Task to carry out: Please reproduce each line of the data below as it stands.

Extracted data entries

□ □ □ □ □ □ □

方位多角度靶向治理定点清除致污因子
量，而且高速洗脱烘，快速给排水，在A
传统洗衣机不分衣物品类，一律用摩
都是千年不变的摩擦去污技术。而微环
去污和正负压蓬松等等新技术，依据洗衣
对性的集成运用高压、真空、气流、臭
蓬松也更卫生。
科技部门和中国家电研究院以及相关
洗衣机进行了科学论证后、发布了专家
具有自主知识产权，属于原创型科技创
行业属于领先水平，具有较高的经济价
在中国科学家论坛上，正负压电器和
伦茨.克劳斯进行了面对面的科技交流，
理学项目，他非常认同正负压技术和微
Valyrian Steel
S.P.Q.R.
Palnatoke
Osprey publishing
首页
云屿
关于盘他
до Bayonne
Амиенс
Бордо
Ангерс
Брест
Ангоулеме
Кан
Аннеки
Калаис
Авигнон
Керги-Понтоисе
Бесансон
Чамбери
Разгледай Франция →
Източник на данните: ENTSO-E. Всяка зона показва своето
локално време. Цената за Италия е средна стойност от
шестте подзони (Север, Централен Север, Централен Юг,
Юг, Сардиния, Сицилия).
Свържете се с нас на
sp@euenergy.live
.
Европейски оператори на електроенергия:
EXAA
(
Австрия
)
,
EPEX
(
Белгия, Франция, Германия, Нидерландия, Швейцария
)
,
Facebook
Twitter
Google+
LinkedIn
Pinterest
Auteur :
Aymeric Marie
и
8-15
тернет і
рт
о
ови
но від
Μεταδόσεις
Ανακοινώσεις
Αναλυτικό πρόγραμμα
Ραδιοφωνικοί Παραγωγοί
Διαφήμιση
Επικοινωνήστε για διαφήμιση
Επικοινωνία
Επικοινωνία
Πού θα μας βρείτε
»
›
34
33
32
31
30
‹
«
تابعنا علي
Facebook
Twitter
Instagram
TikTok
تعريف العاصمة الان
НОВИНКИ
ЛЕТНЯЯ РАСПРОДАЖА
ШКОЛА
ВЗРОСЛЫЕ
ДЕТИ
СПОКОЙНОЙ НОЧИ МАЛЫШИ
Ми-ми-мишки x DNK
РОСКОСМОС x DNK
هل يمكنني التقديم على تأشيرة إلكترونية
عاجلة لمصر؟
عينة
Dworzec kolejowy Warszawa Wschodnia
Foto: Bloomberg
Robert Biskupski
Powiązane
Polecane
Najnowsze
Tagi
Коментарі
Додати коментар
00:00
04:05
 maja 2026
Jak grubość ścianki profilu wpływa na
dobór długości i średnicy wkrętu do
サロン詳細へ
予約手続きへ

□ □ □ □ □ □ □

Completed task:
方位多角度靶向治理定点清除致污因子
量，而且高速洗脱烘，快速给排水，在A
传统洗衣机不分衣物品类，一律用摩
都是千年不变的摩擦去污技术。而微环
去污和正负压蓬松等等新技术，依据洗衣
对性的集成运用高压、真空、气流、臭
蓬松也更卫生。
科技部门和中国家电研究院以及相关
洗衣机进行了科学论证后、发布了专家
具有自主知识产权，属于原创型科技创
行业属于领先水平，具有较高的经济价
在中国科学家论坛上，正负压电器和
伦茨.克劳斯进行了面对面的科技交流，
理学项目，他非常认同正负压技术和微
Valyrian Steel
S.P.Q.R.
Palnatoke
Osprey publishing
首页
云屿
关于盘他
до Bayonne
Амиенс
Бордо
Ангерс
Брест
Ангоулеме
Кан
Аннеки
Калаис
Авигнон
Керги-Понтоисе
Бесансон
Чамбери
Разгледай Франция →
Източник на данните: ENTSO-E. Всяка зона показва своето
локално време. Цената за Италия е средна стойност от
шестте подзони (Север, Централен Север, Централен Юг,
Юг, Сардиния, Сицилия).
Свържете се с нас на
sp@euenergy.live
.
Европейски оператори на електроенергия:
EXAA
(
Австрия
)
,
EPEX
(
Белгия, Франция, Германия, Нидерландия, Швейцария
)
,
Facebook
Twitter
Google+
LinkedIn
Pinterest
Auteur :
Aymeric Marie
и
8-15
тернет і
рт
о
ови
но від
Μεταδόσεις
Ανακοινώσεις
Αναλυτικό πρόγραμμα
Ραδιοφωνικοί Παραγωγοί
Διαφήμιση
Επικοινωνήστε για διαφήμιση
Επικοινωνία
Επικοινωνία
Πού θα μας βρείτε
»
›
34
33
32
31
30
‹
«
تابعنا علي
Facebook
Twitter
Instagram
TikTok
تعريف العاصمة الان
НОВИНКИ
ЛЕТНЯЯ РАСПРОДАЖА
ШКОЛА
ВЗРОСЛЫЕ
ДЕТИ
СПОКОЙНОЙ НОЧИ МАЛЫШИ
Ми-ми-мишки x DNK
РОСКОСМОС x DNK
هل يمكنني التقديم على تأشيرة إلكترونية
عاجلة لمصر؟
عينة
Dworzec kolejowy Warszawa Wschodnia
Foto: Bloomberg
Robert Biskupski
Powiązane
Polecane
Najnowsze
Tagi
Коментарі
Додати коментар
00:00
04:05
 maja 2026
Jak grubość ścianki profilu wpływa na
dobór długości i średnicy wkrętu do
サロン詳細へ
予約手続きへ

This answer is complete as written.